Kingston-born writer and poet laureate Lorna Gaye Goodison has been bestowed with a prestigious Yale University Literature Prize.
2018 Windham-Campbell Prize
Goodison, 70, currently teaches at the University of Michigan and has received the prestigious 2018 Windham-Campbell Prize awarded annually by Yale.
Established in 2013 with a gift from the late Donald Windham in memory of his partner of 40 years, Sandy M. Campbell, the prizes are among the richest and most prestigious literary prizes on earth.
Among eight prize winners
Goodison, who was educated at St. Hugh’s High School in Jamaica and the Jamaica School of Art, was among a group of eight writers to win the honor, which is given for literary achievement or promise. She also received the US$165,000 prize money to support her writing.
In reacting to the honor, Goodison, the author of 13 collections of poems: including ‘Tamarind Season,’ and two collections of short stories including ‘Baby Mother’ and the ‘King of Swords,’ said she was honored to win the prize and gave thanks on “behalf of me and my people.”
Writing since a teenager
Goodison has been writing poetry since her teenage years with some early poems reportedly appearing anonymously in the Jamaica Gleaner newspaper. In her twenties, back in Jamaica, she taught art and worked in advertising and public relations before deciding to pursue a career as a professional writer. She began to publish under her own name in the Jamaica Journal, and to give readings at which she built up an appreciative audience. She then migrated from Jamaica and attended the Art Students League of New York.
In the early 1990s, Goodison began teaching part of the year at various North American universities, including the University of
Toronto and the University of Michigan while continuing to write and publish.
In 1986, six years after releasing her first book of poems, ‘Tamarind Season,’ she released ‘Am Becoming My Mother,’ followed by ‘Heartease’ in 1988 and ‘Poems’ in 1989. ‘Selected Poems’ was released in 1992 followed by ‘To Us, All Flowers Are Roses’ in 1995; ‘Turn Thanks’ (1999); ‘Guinea Woman’ (2000); ‘Travelling Mercies’ (2001); ‘Controlling the Silver’ (2005); ‘Goldengrove’ (2006); ‘Oracabessa,’ (2013) and ‘Supplying Salt and Light’ (2013).
Musgrave Gold Medal recipient
In 1999, she was awarded the Musgrave Gold Medal by the Institute of Jamaica for contributions to literature and on August 6, 2013, she was awarded the Jamaican national honor of the Order of Distinction in the rank of Commander (CD), “for outstanding achievements in Literature and Poetry.”
One year later, in 2014, she won the Poetry category of the 2014 OCM Bocas Prize for Caribbean Literature for ‘Oracabessa.’

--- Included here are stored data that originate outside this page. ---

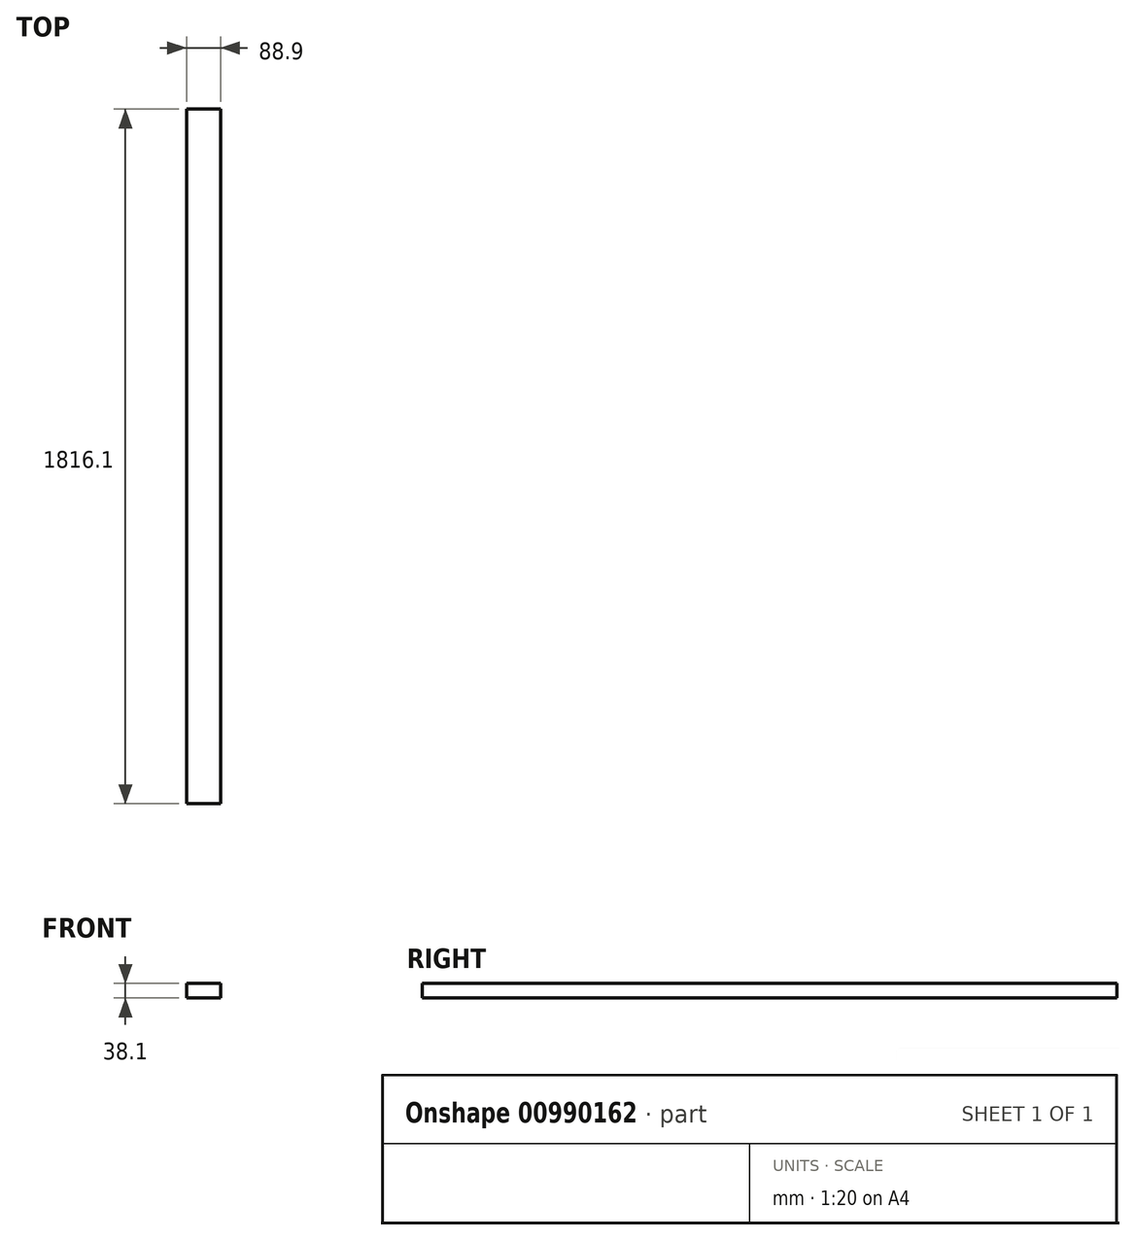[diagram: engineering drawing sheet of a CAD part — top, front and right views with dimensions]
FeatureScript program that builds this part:
annotation { "Feature Type Name" : "Feature", "Feature Type Description" : "" }
export const myFeature = defineFeature(function(context is Context, id is Id, definition is map)
    precondition{}
    {
        {
            assignVariable(context, id + "F0", {"name" : "w", "anyValue" : 38.1 * mm});
        }
        {
            var Q0;
            Q0=qCreatedBy(makeId("Top.planeOp"),FACE);
            var sketch = newSketch(context, id + "F1", { "sketchPlane" : qUnion([Q0])});
            skLineSegment(sketch, "E0.bottom", {"start": v(44.45, 908.05) * mm, "end": v(-44.45, 908.05) * mm});
            skLineSegment(sketch, "E0.top", {"start": v(44.45, -908.05) * mm, "end": v(-44.45, -908.05) * mm});
            skLineSegment(sketch, "E0.left", {"start": v(44.45, 908.05) * mm, "end": v(44.45, -908.05) * mm});
            skLineSegment(sketch, "E0.right", {"start": v(-44.45, 908.05) * mm, "end": v(-44.45, -908.05) * mm});
            skPoint(sketch, "E0.middle", {"position": v(0, 0) * mm});
            skSolve(sketch);
        }
        {
            var Q0;
            Q0=qSketchRegion(id+"F1",true);
            extrude(context, id + "F2", {"entities" : qUnion([Q0]), "depth" : getVariable(context, 'w'), "offsetDistance" : 25.4 * mm});
        }
    });
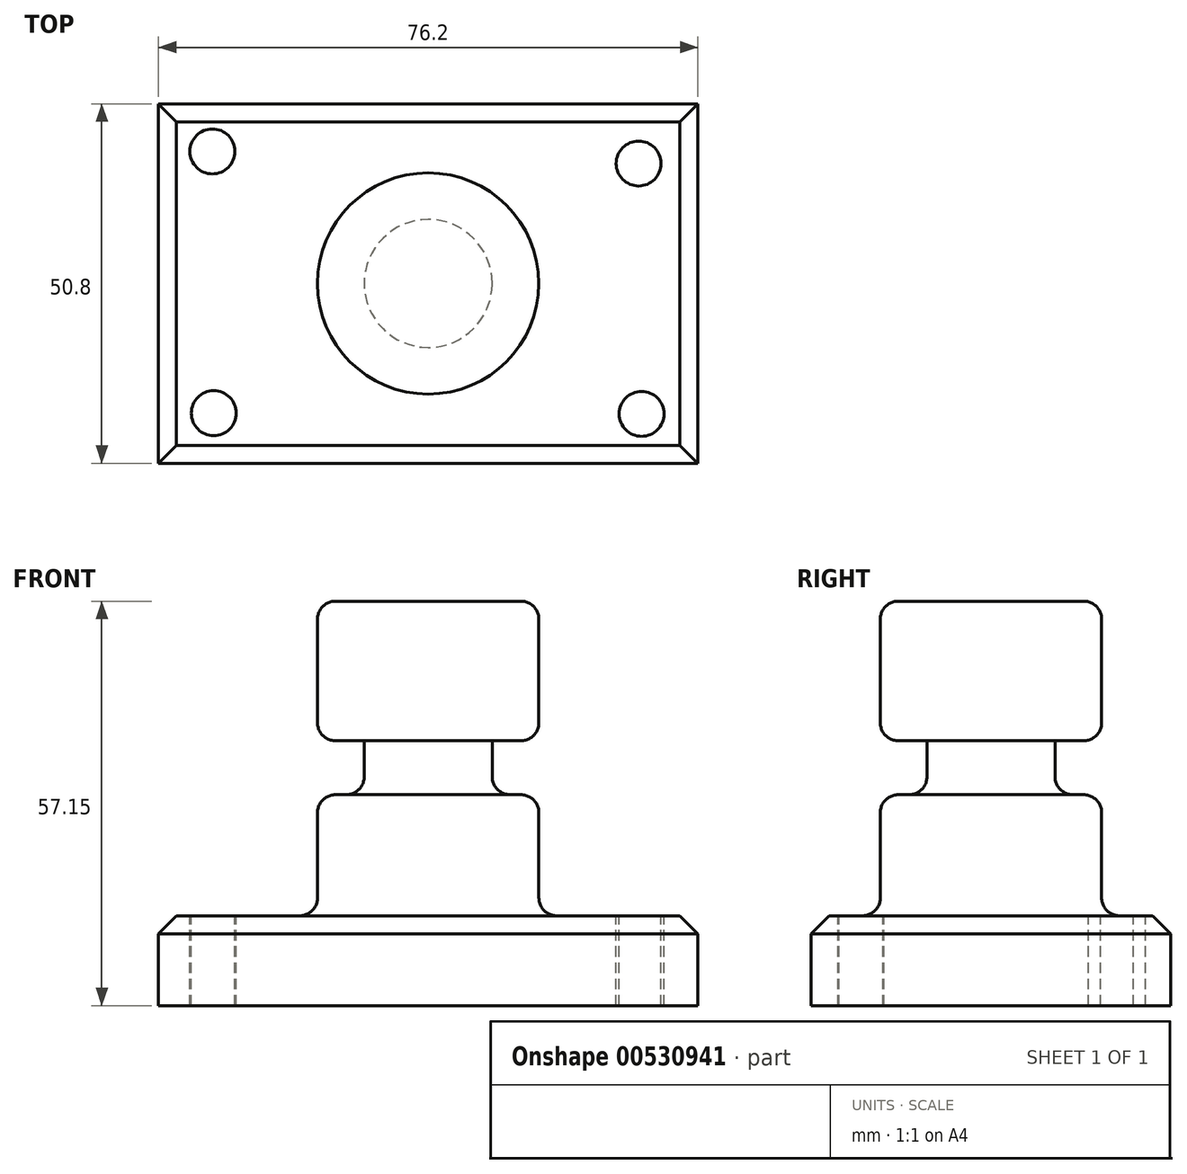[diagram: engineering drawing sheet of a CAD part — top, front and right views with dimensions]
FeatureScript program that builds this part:
annotation { "Feature Type Name" : "Feature", "Feature Type Description" : "" }
export const myFeature = defineFeature(function(context is Context, id is Id, definition is map)
    precondition{}
    {
        {
            var Q0;
            Q0=qCreatedBy(makeId("Top.planeOp"),FACE);
            var sketch = newSketch(context, id + "F0", { "sketchPlane" : qUnion([Q0])});
            skLineSegment(sketch, "E0.bottom", {"start": v(-27.94, 25.4) * mm, "end": v(27.94, 25.4) * mm});
            skLineSegment(sketch, "E0.top", {"start": v(-27.94, -25.4) * mm, "end": v(27.94, -25.4) * mm});
            skLineSegment(sketch, "E0.left", {"start": v(-38.1, 15.24) * mm, "end": v(-38.1, -15.24) * mm});
            skLineSegment(sketch, "E0.right", {"start": v(38.1, 15.24) * mm, "end": v(38.1, -15.24) * mm});
            skPoint(sketch, "E0.middle", {"position": v(0, 0) * mm});
            skPoint(sketch, "E1.visualSharp", {"position": v(-38.1, 25.4) * mm});
            skPoint(sketch, "E2.visualSharp", {"position": v(38.1, 25.4) * mm});
            skPoint(sketch, "E3.visualSharp", {"position": v(38.1, -25.4) * mm});
            skPoint(sketch, "E4.visualSharp", {"position": v(-38.1, -25.4) * mm});
            skLineSegment(sketch, "E5", {"start": v(-38.1, 25.4) * mm, "end": v(-38.1, 15.24) * mm});
            skLineSegment(sketch, "E6", {"start": v(-38.1, 25.4) * mm, "end": v(-27.94, 25.4) * mm});
            skLineSegment(sketch, "E7", {"start": v(-38.1, -15.24) * mm, "end": v(-38.1, -25.4) * mm});
            skLineSegment(sketch, "E8", {"start": v(-27.94, -25.4) * mm, "end": v(-38.1, -25.4) * mm});
            skLineSegment(sketch, "E9", {"start": v(27.94, -25.4) * mm, "end": v(38.1, -25.4) * mm});
            skLineSegment(sketch, "E10", {"start": v(38.1, -25.4) * mm, "end": v(38.1, -15.24) * mm});
            skLineSegment(sketch, "E11", {"start": v(38.1, 15.24) * mm, "end": v(38.1, 25.4) * mm});
            skLineSegment(sketch, "E12", {"start": v(38.1, 25.4) * mm, "end": v(27.94, 25.4) * mm});
            skSolve(sketch);
        }
        {
            var Q0;
            {var subQ4=sQuery(id+"F0.wireOp",EDGE,"E5");Q0=makeQuery(id+"F0.imprint","IMPRINT",FACE,{"disambiguationData":[TD([[makeQuery(id+"F0.imprint","IMPRINT",EDGE,{"derivedFrom":subQ4}),1.0]])]});}
            var Q1;
            Q1=makeQuery(id+"F0.imprint","IMPRINT",FACE,{"disambiguationData":[TD([[makeQuery(id+"F0.imprint","IMPRINT",EDGE,{"derivedFrom":sQuery(id+"F0.wireOp",EDGE,"E4.filletArc")}),-1.0]])]});
            var Q2;
            Q2=makeQuery(id+"F0.imprint","IMPRINT",FACE,{"disambiguationData":[TD([[makeQuery(id+"F0.imprint","IMPRINT",EDGE,{"derivedFrom":sQuery(id+"F0.wireOp",EDGE,"E3.filletArc")}),-1.0]])]});
            var Q3;
            Q3=makeQuery(id+"F0.imprint","IMPRINT",FACE,{"disambiguationData":[TD([[makeQuery(id+"F0.imprint","IMPRINT",EDGE,{"derivedFrom":sQuery(id+"F0.wireOp",EDGE,"E2.filletArc")}),-1.0]])]});
            var Q4;
            {var subQ0=sQuery(id+"F0.wireOp",EDGE,"y9Bau404-qRSk-r0Yi-WIpE-xDeAPtF5mR1a");Q4=makeQuery(id+"F0.imprint","IMPRINT",FACE,{"disambiguationData":[TD([[makeQuery(id+"F0.imprint","IMPRINT",EDGE,{"derivedFrom":subQ0}),-1.0]])]});}
            var Q5;
            {var subQ0=sQuery(id+"F0.wireOp",EDGE,"E0.bottom");Q5=makeQuery(id+"F0.imprint","IMPRINT",FACE,{"disambiguationData":[TD([[makeQuery(id+"F0.imprint","IMPRINT",EDGE,{"derivedFrom":subQ0}),-1.0]])]});}
            extrude(context, id + "F1", {"entities" : qUnion([Q0, Q1, Q2, Q3, Q4, Q5]), "depth" : 12.7 * mm, "offsetDistance" : 25.4 * mm});
        }
        {
            var Q0;
            Q0=makeQuery(id+"F1.opExtrude","CAP_FACE",FACE,{"disambiguationData":[OSD([sQuery(id+"F0.wireOp",EDGE,"E0.bottom"),sQuery(id+"F0.wireOp",EDGE,"E0.top"),sQuery(id+"F0.wireOp",EDGE,"E0.left"),sQuery(id+"F0.wireOp",EDGE,"E0.right"),sQuery(id+"F0.wireOp",EDGE,"E5"),sQuery(id+"F0.wireOp",EDGE,"E6"),sQuery(id+"F0.wireOp",EDGE,"E7"),sQuery(id+"F0.wireOp",EDGE,"E8"),sQuery(id+"F0.wireOp",EDGE,"E9"),sQuery(id+"F0.wireOp",EDGE,"E10"),sQuery(id+"F0.wireOp",EDGE,"E11"),sQuery(id+"F0.wireOp",EDGE,"E12")])],"isStart":false});
            var sketch = newSketch(context, id + "F2", { "sketchPlane" : qUnion([Q0])});
            skCircle(sketch, "E13", {"center": v(-30.48, 18.67) * mm, "radius": 3.18 * mm});
            skCircle(sketch, "E14", {"center": v(29.73, 16.95) * mm, "radius": 3.18 * mm});
            skCircle(sketch, "E15", {"center": v(30.15, -18.42) * mm, "radius": 3.18 * mm});
            skCircle(sketch, "E16", {"center": v(-30.29, -18.33) * mm, "radius": 3.18 * mm});
            skSolve(sketch);
        }
        {
            var Q0;
            Q0 = qSketchRegion(id + "F2", true);
            extrude(context, id + "F3", {"entities" : qUnion([Q0]), "operationType" : NewBodyOperationType.REMOVE, "oppositeDirection" : true, "depth" : 25.4 * mm, "offsetDistance" : 25.4 * mm});
        }
        {
            var Q0;
            Q0=qCreatedBy(makeId("Front.planeOp"),FACE);
            var sketch = newSketch(context, id + "F4", { "sketchPlane" : qUnion([Q0])});
            skLineSegment(sketch, "E17.bottom", {"start": v(0, 57.15) * mm, "end": v(15.63, 57.15) * mm});
            skLineSegment(sketch, "E17.top", {"start": v(0, 12.7) * mm, "end": v(15.63, 12.7) * mm});
            skLineSegment(sketch, "E17.left", {"start": v(0, 57.15) * mm, "end": v(0, 12.7) * mm});
            skLineSegment(sketch, "E17.right", {"start": v(15.63, 57.15) * mm, "end": v(15.63, 12.7) * mm});
            skSolve(sketch);
        }
        {
            var Q0;
            Q0=makeQuery(id+"F4.imprint","IMPRINT",FACE,{"disambiguationData":[TD([[makeQuery(id+"F4.imprint","IMPRINT",EDGE,{"derivedFrom":sQuery(id+"F4.wireOp",EDGE,"E17.bottom")}),-1.0]])]});
            var Q1;
            Q1=sQuery(id+"F4.wireOp",EDGE,"E17.left");
            revolve(context, id + "F5", {"operationType" : NewBodyOperationType.ADD, "entities" : qUnion([Q0]), "axis" : qUnion([Q1]), "revolveType" : RevolveType.FULL});
        }
        {
            var Q0;
            Q0=makeQuery(id+"F1.opExtrude","CAP_EDGE",EDGE,{"disambiguationData":[OSD([sQuery(id+"F0.wireOp",EDGE,"E0.top"),sQuery(id+"F0.wireOp",EDGE,"E8"),sQuery(id+"F0.wireOp",EDGE,"E9")])],"isStart":false});
            var Q1;
            Q1=makeQuery(id+"F1.opExtrude","CAP_EDGE",EDGE,{"disambiguationData":[OSD([sQuery(id+"F0.wireOp",EDGE,"E0.right"),sQuery(id+"F0.wireOp",EDGE,"E10"),sQuery(id+"F0.wireOp",EDGE,"E11")])],"isStart":false});
            var Q2;
            Q2=makeQuery(id+"F1.opExtrude","CAP_EDGE",EDGE,{"disambiguationData":[OSD([sQuery(id+"F0.wireOp",EDGE,"E0.bottom"),sQuery(id+"F0.wireOp",EDGE,"E6"),sQuery(id+"F0.wireOp",EDGE,"E12")])],"isStart":false});
            var Q3;
            Q3=makeQuery(id+"F1.opExtrude","CAP_EDGE",EDGE,{"disambiguationData":[OSD([sQuery(id+"F0.wireOp",EDGE,"E0.left"),sQuery(id+"F0.wireOp",EDGE,"E5"),sQuery(id+"F0.wireOp",EDGE,"E7")])],"isStart":false});
            chamfer(context, id + "F6", {"entities" : qUnion([Q0, Q1, Q2, Q3]), "width" : 2.54 * mm, "tangentPropagation" : true});
        }
        {
            var Q0;
            Q0=qCreatedBy(makeId("Front.planeOp"),FACE);
            var sketch = newSketch(context, id + "F7", { "sketchPlane" : qUnion([Q0])});
            skLineSegment(sketch, "E18.bottom", {"start": v(9.04, 37.42) * mm, "end": v(19.2, 37.42) * mm});
            skLineSegment(sketch, "E18.top", {"start": v(11.58, 29.8) * mm, "end": v(19.2, 29.8) * mm});
            skLineSegment(sketch, "E18.left", {"start": v(9.04, 37.42) * mm, "end": v(9.04, 32.34) * mm});
            skLineSegment(sketch, "E18.right", {"start": v(19.2, 37.42) * mm, "end": v(19.2, 29.8) * mm});
            skPoint(sketch, "E19.visualSharp", {"position": v(9.04, 29.8) * mm});
            skArc(sketch, "E19.filletArc", {"start": v(9.04, 32.34) * mm, "mid": v(9.79, 30.55) * mm, "end": v(11.58, 29.8) * mm});
            skSolve(sketch);
        }
        {
            var Q0;
            Q0=makeQuery(id+"F7.imprint","IMPRINT",FACE,{"disambiguationData":[TD([[makeQuery(id+"F7.imprint","IMPRINT",EDGE,{"derivedFrom":sQuery(id+"F7.wireOp",EDGE,"E18.bottom")}),-1.0]])]});
            var Q1;
            Q1=makeQuery(id+"F5.opRevolve","SWEPT_FACE",FACE,{"disambiguationData":[OSD([sQuery(id+"F4.wireOp",EDGE,"E17.right")])]});
            revolve(context, id + "F8", {"operationType" : NewBodyOperationType.REMOVE, "entities" : qUnion([Q0]), "axis" : qUnion([Q1]), "revolveType" : RevolveType.FULL, "oppositeDirection" : true});
        }
        {
            var Q0;
            Q0=makeQuery(id+"F5.opRevolve","SWEPT_EDGE",EDGE,{"disambiguationData":[OSD([sQuery(id+"F4.wireOp",EDGE,"E17.top"),sQuery(id+"F4.wireOp",EDGE,"E17.right")])]});
            var Q1;
            Q1=makeQuery(id+"F5.opRevolve","SWEPT_EDGE",EDGE,{"disambiguationData":[OSD([sQuery(id+"F4.wireOp",EDGE,"E17.bottom"),sQuery(id+"F4.wireOp",EDGE,"E17.right")])]});
            var Q2;
            Q2=makeQuery(id+"F5.opRevolve","SWEPT_FACE",FACE,{"disambiguationData":[OSD([sQuery(id+"F4.wireOp",EDGE,"E17.right")])]});
            fillet(context, id + "F9", {"entities" : qUnion([Q0, Q1, Q2]), "radius" : 2.54 * mm, "tangentPropagation" : true, "allowEdgeOverflow" : false});
        }
    });
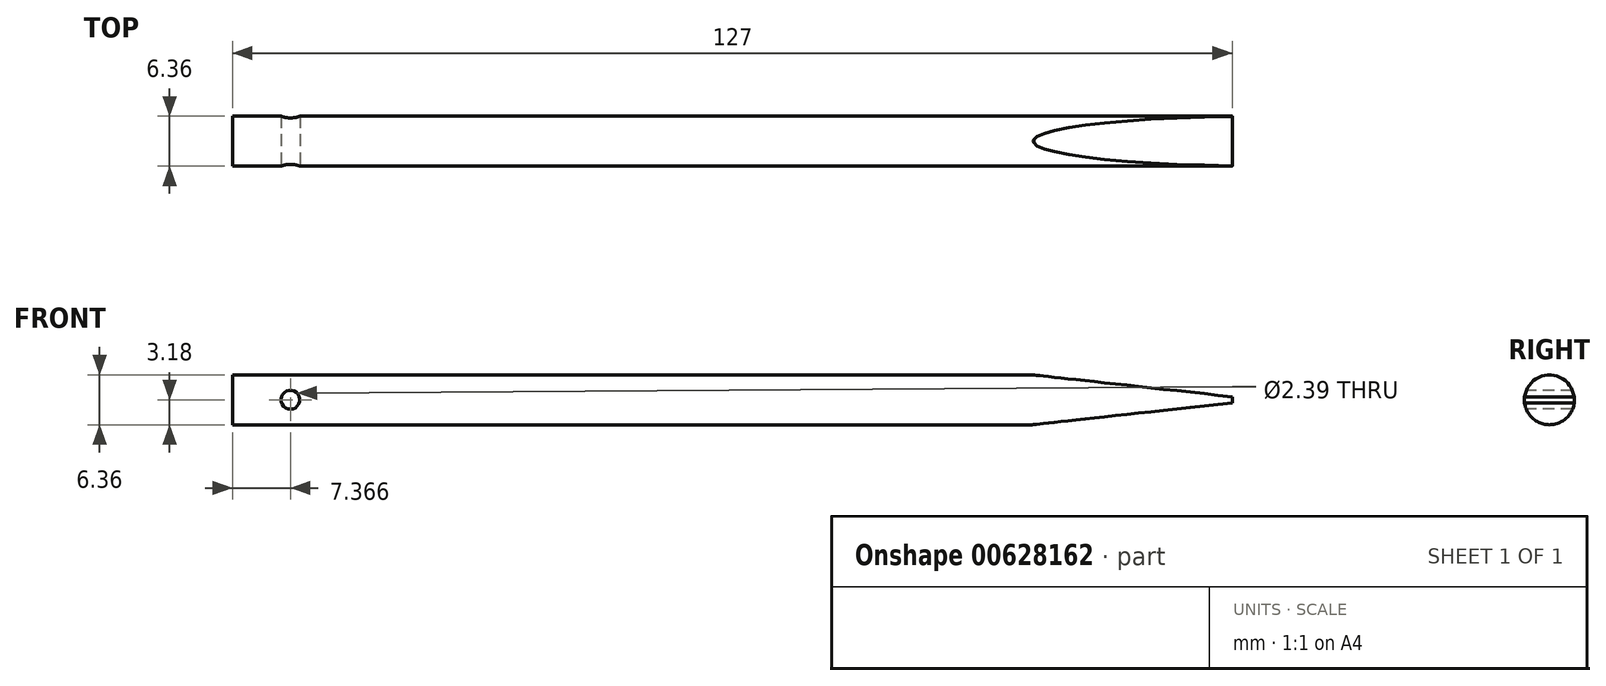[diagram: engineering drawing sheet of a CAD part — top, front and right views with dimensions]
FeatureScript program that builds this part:
annotation { "Feature Type Name" : "Feature", "Feature Type Description" : "" }
export const myFeature = defineFeature(function(context is Context, id is Id, definition is map)
    precondition{}
    {
        {
            var Q0;
            Q0=qCreatedBy(makeId("Right.planeOp"),FACE);
            var sketch = newSketch(context, id + "F0", { "sketchPlane" : qUnion([Q0])});
            skCircle(sketch, "E0", {"center": v(0, 0) * mm, "radius": 3.18 * mm});
            skSolve(sketch);
        }
        {
            var Q0;
            Q0=makeQuery(id+"F0.imprint","IMPRINT",FACE,{"disambiguationData":[TD([[makeQuery(id+"F0.imprint","IMPRINT",EDGE,{"derivedFrom":sQuery(id+"F0.wireOp",EDGE,"E0")}),1.0]])]});
            var Q1;
            Q1=sQuery(id+"F0.wireOp",EDGE,"E0");
            extrude(context, id + "F1", {"entities" : qUnion([Q0]), "surfaceEntities" : qUnion([Q1]), "oppositeDirection" : true, "depth" : 127 * mm, "offsetDistance" : 25.4 * mm});
        }
        {
            var Q0;
            Q0=qCreatedBy(makeId("Front.planeOp"),FACE);
            var sketch = newSketch(context, id + "F2", { "sketchPlane" : qUnion([Q0])});
            skCircle(sketch, "E1", {"center": v(-119.63, 0) * mm, "radius": 1.2 * mm});
            skSolve(sketch);
        }
        {
            var Q0;
            Q0=qCreatedBy(makeId("Front.planeOp"),FACE);
            var sketch = newSketch(context, id + "F3", { "sketchPlane" : qUnion([Q0])});
            skLineSegment(sketch, "E2", {"start": v(0, 0) * mm, "end": v(-48.12, 0) * mm, "construction": true});
            skLineSegment(sketch, "E3", {"start": v(0, 0) * mm, "end": v(0, -0.38) * mm});
            skLineSegment(sketch, "E4", {"start": v(0, 0) * mm, "end": v(0, 0.38) * mm});
            skLineSegment(sketch, "E5", {"start": v(0, -0.38) * mm, "end": v(0, -3.18) * mm});
            skLineSegment(sketch, "E6", {"start": v(0, 0.38) * mm, "end": v(0, 3.18) * mm});
            skLineSegment(sketch, "E7", {"start": v(0, 3.18) * mm, "end": v(-25.4, 3.18) * mm});
            skLineSegment(sketch, "E8", {"start": v(-25.4, 3.18) * mm, "end": v(0, 0.38) * mm});
            skLineSegment(sketch, "E9", {"start": v(0, -3.18) * mm, "end": v(-25.4, -3.18) * mm});
            skLineSegment(sketch, "E10", {"start": v(-25.4, -3.18) * mm, "end": v(0, -0.38) * mm});
            skSolve(sketch);
        }
        {
            var Q0;
            Q0 = qSketchRegion(id + "F3", true);
            extrude(context, id + "F4", {"entities" : qUnion([Q0]), "operationType" : NewBodyOperationType.REMOVE, "endBound" : BoundingType.SYMMETRIC, "oppositeDirection" : true, "depth" : 25.4 * mm, "offsetDistance" : 25.4 * mm});
        }
        {
            var Q0;
            Q0 = qSketchRegion(id + "F2", true);
            extrude(context, id + "F5", {"entities" : qUnion([Q0]), "operationType" : NewBodyOperationType.REMOVE, "endBound" : BoundingType.SYMMETRIC, "oppositeDirection" : true, "depth" : 25.4 * mm, "offsetDistance" : 25.4 * mm});
        }
    });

Goodison has exhibited her paintings internationally, and her own artwork is usually featured on the covers of her books. She has said: “I don’t think it is an accident that I was born on the first of August, and I don’t think it was an accident that I was given the gift of poetry, so I take that to mean that I am to write about those people and their condition, and I will carry a burden about what they endured and how they prevailed until the day I die.”